We were all expecting York Place to close ahead of work on the Trams to Newhaven project being extended to start to join the old and the new tramway together but what probably wasn’t expected was that it would be happening so soon – within the next two weeks in fact! It has been confirmed that the current city centre terminus will be closed from either Wednesday 9th or Thursday 10th February (depending whether you believe the City of Edinburgh Council or Edinburgh Trams websites!) to allow its demolition to take place ahead of the construction of tram tracks to link up with the extension. Initially trams from the Airport will be terminated at West End and then from April St Andrew Square will become a temporary terminus until the extension opens in 2023.
Ever since the Trams to Newhaven project was announced it was well known that as part of it York Place would become the first stop on the network to be permanently closed (and the first modern UK tramway stop to close since Station Street in Nottingham during July 2015) as its single platform was in the way of a double track tramway being constructed onto the extension. The platform will need to be demolished and eventually replaced by track. As those who have been to Edinburgh know there is a short stub of track which finishes shortly before the platform and this will in effect be extended to allow the two parts of tramway to become one.
To allow arrangements to be put into place for St Andrew Square to become a temporary terminus for at least a year, trams won’t be able to run beyond West End for around two months from February until April 2022. Tram ticket acceptance on both Lothian Buses and Scotrail between Haymarket and Waverley stations has been put in place to allow passengers to complete their journeys into Edinburgh City Centre. Then from April 2022 trams will run along Princes Street again and terminate at St Andrew Square.
Lea Harrison, Managing Director of Edinburgh Trams, said: “The closure of York Place marks a major milestone in the Trams to Newhaven project, and shows that work to expand our popular tram network is gathering pace ahead of the planned launch of services on the new line in 2023. However, we are aware that the closure, and temporary suspension of services to Princes Street and St Andrew Square may cause inconvenience to some customers, so these works have been scheduled during the quietist time of the year and well ahead of what is expected to be a busy summer for the city.”
In the same Council press release it has also been confirmed that more than 60% of track has now been laid (2.8km), 85% of the necessary utility diversions have been carried out and construction work on the stops at McDonald Road and Ocean Terminal has been completed.
As work progresses on the extension, construction of the new Picardy Place stop will begin during May which will open with the rest of the line in 2023.
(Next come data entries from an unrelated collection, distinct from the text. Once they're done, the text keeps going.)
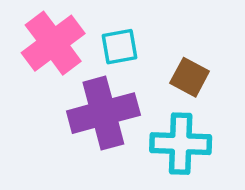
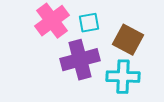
brown square: (190, 77) -> (128, 40), size x1.4

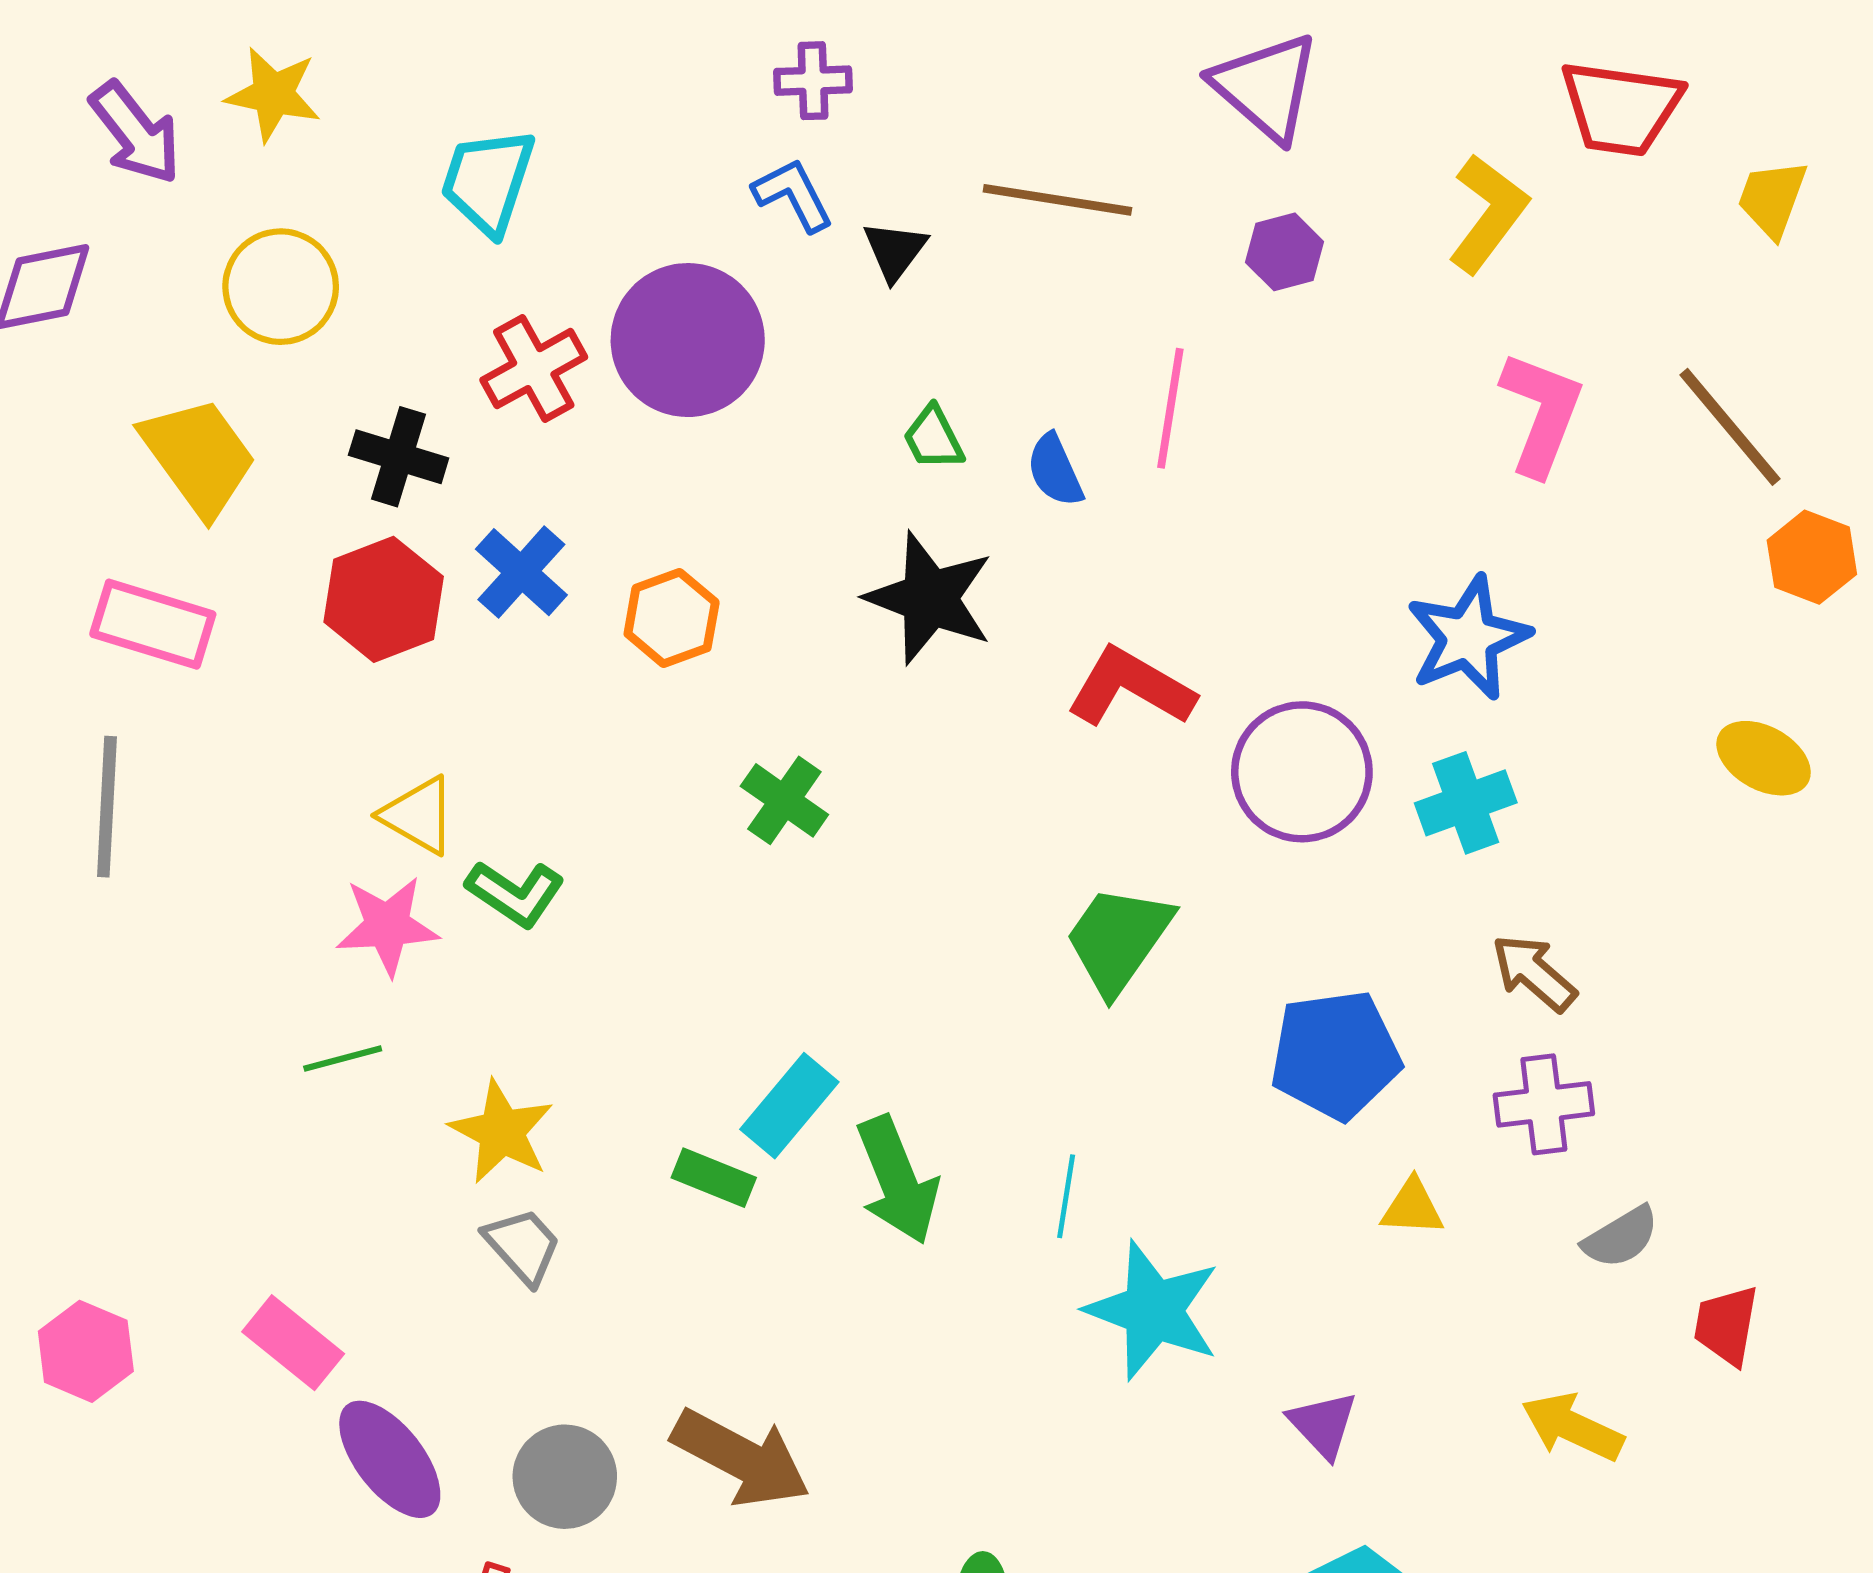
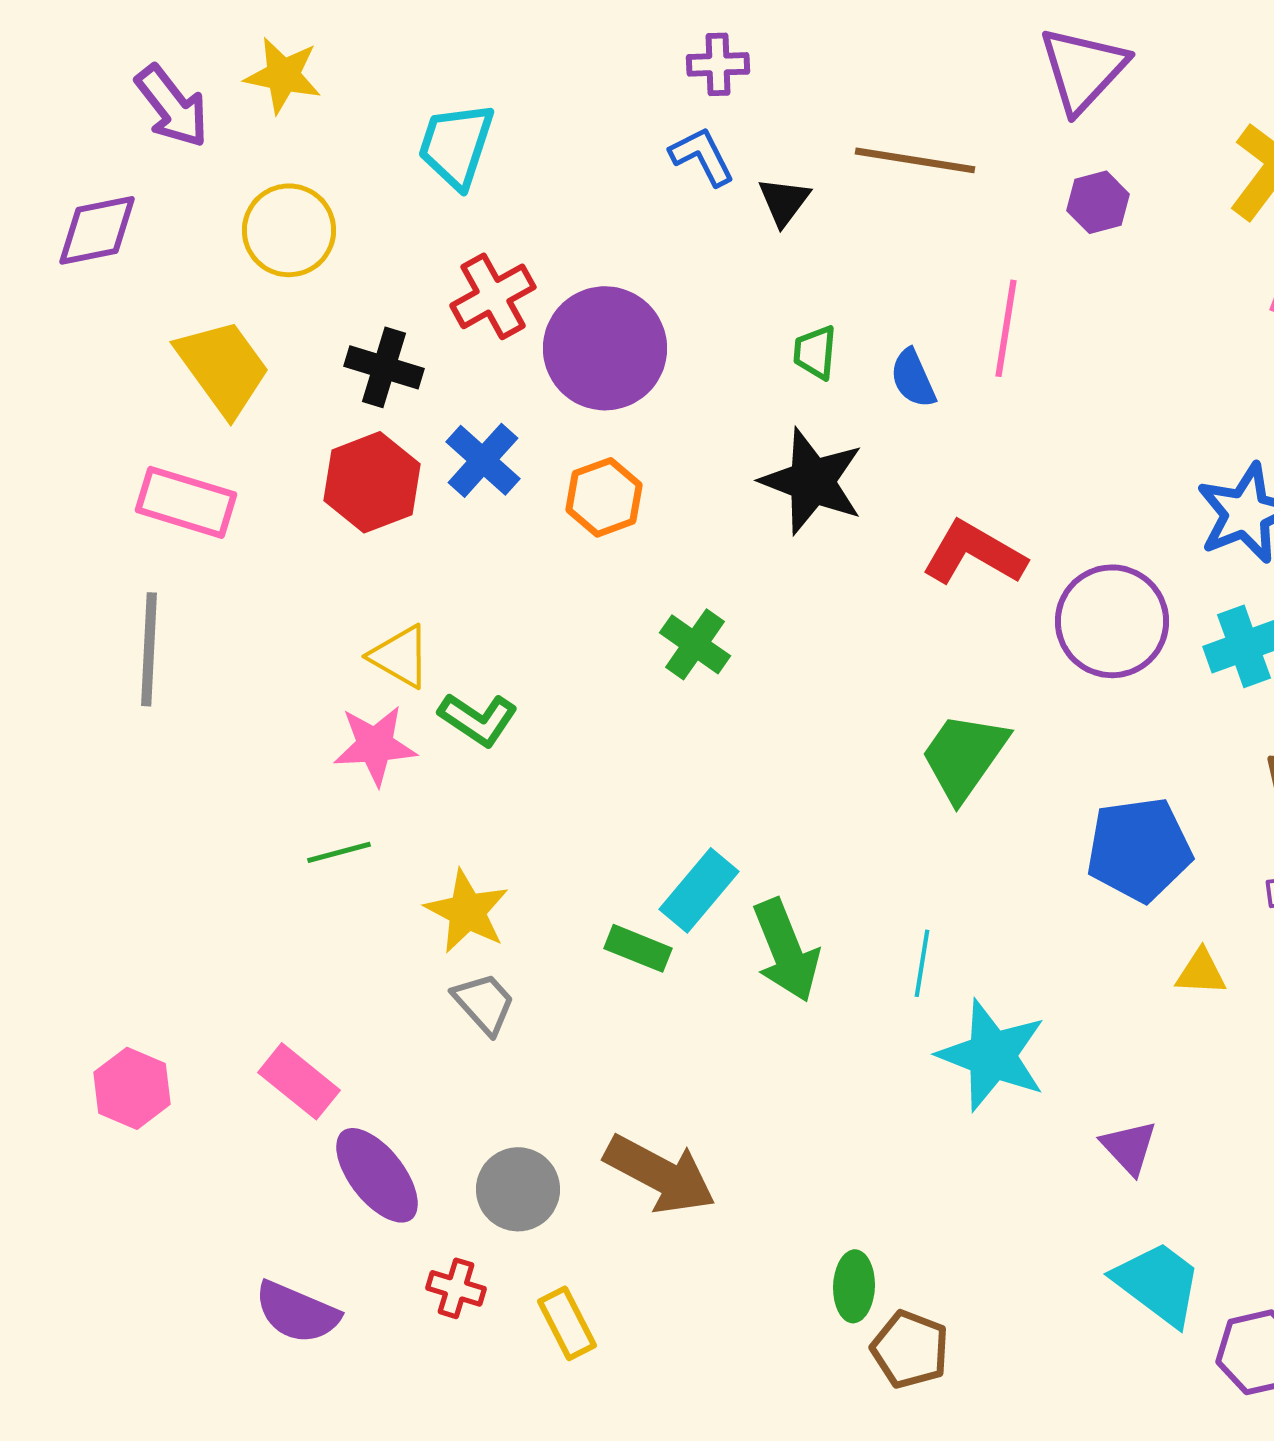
purple triangle: (1266, 87) -> (1083, 69), turned 32
purple circle: (688, 340) -> (605, 348), moved
green trapezoid: (933, 438) -> (815, 352), turned 32

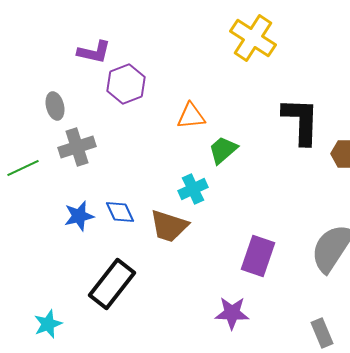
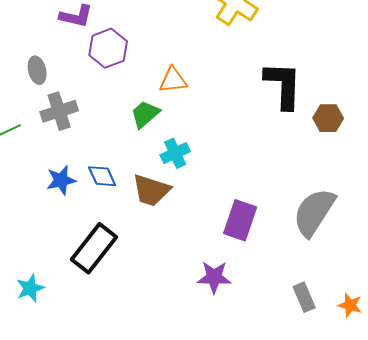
green trapezoid: (223, 150) -> (145, 114), moved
Construction works on the west side of Leith Walk are also nearing completion and this will see changes to traffic management in the area. This will see traffic still able to run citybound but from 2nd February it will be moved from the east to the west side of the road so that changes to kerb lines, improvements to public realm and the creation of a new carriageway can be carried out on the east side. Pilrig Street and Steads Place will reopen for southbound traffic at this point.
Cllr Lesley Macinnes, Transport and Environment Convener, said: “We’re entering a significant phase of the Trams to Newhaven project, as we work to link the old line to the new. We are in the final year of construction for the project which will be followed by a period of testing and commissioning ahead of opening for service in Spring 2023. With 60% of track laid and main construction on two of the new tram stops completed, we’re making great progress and it’s exciting to be able to see elements of the new line in place, giving us an idea of how the route will look next year.
Of course, as is expected of major infrastructure projects of this nature, there is bound to be some disruption, and I’d like to thank all those living and working nearby for their patience. We’re working hard to mitigate the impacts and will continue liaising with residents, businesses and public transport providers to keep them up to date.”
All this means that if you’re in Edinburgh and want to catch a tram from York Place you have less than two weeks to do so!